Radio Free Asia is laying off most of its staff and shutting down broadcasts amid a funding battle with the Trump administration, CNN reported Friday.
Radio Free Asia had suspended most of its Washington-based staff after the suspension of funding — that also included Voice of America and Middle East Broadcasting Networks — was first announced by the Trump administration on March 15.
A federal judge ordered the parent agency, the U.S. Agency for Global Media (USAGM), to restore funding and rehire staff that had been laid off at VOA as well as at Radio Free Asia and the Middle Broadcasting Networks on April 22.
However, a circuit court paused District Judge Royce Lamberth's ruling on Thursday night "to give the court sufficient opportunity to consider the emergency motions" of the appeal filed by the Trump administration, CNN reported.
Radio Free Asia CEO Bay Fang told CNN the cuts were necessary. Lawyers for Radio Free Europe have said it would be forced to cease operations by June without funds, The New York Times reported.
VOA went off the air soon after President Donald Trump issued an executive order on March 14 that pared funding to USAGM and six other unrelated federal entities. The executive order also moved last month to terminate VOA contracts with news agencies. Congress appropriated nearly $860 million to USAGM for the current fiscal year.

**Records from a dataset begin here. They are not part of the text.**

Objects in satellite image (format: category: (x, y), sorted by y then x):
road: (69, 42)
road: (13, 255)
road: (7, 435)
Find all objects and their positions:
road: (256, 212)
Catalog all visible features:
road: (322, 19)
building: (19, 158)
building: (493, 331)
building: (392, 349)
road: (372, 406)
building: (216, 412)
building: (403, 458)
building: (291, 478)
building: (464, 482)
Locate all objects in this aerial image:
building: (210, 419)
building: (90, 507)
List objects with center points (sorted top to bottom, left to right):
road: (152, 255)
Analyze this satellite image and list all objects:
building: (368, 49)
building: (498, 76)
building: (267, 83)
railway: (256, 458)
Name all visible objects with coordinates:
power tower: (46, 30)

Also Friday, the heads of Radio Free Asia, Radio Free Europe/Radio Liberty, and Middle East Broadcasting Networks wrote a letter to USAGM officials, including senior adviser Kari Lake, urging the agency to "restore our funding," citing "further irreparable reputational harm" to the United States if it doesn't, CNN reported.
"Our journalists are terrified that the withdrawal of support from their employers will lead to harassment, prison, and worse," the letter stated, according to the report.
Radio Free Asia's layoffs exempted several of what it said were vulnerable staffers, according to the report.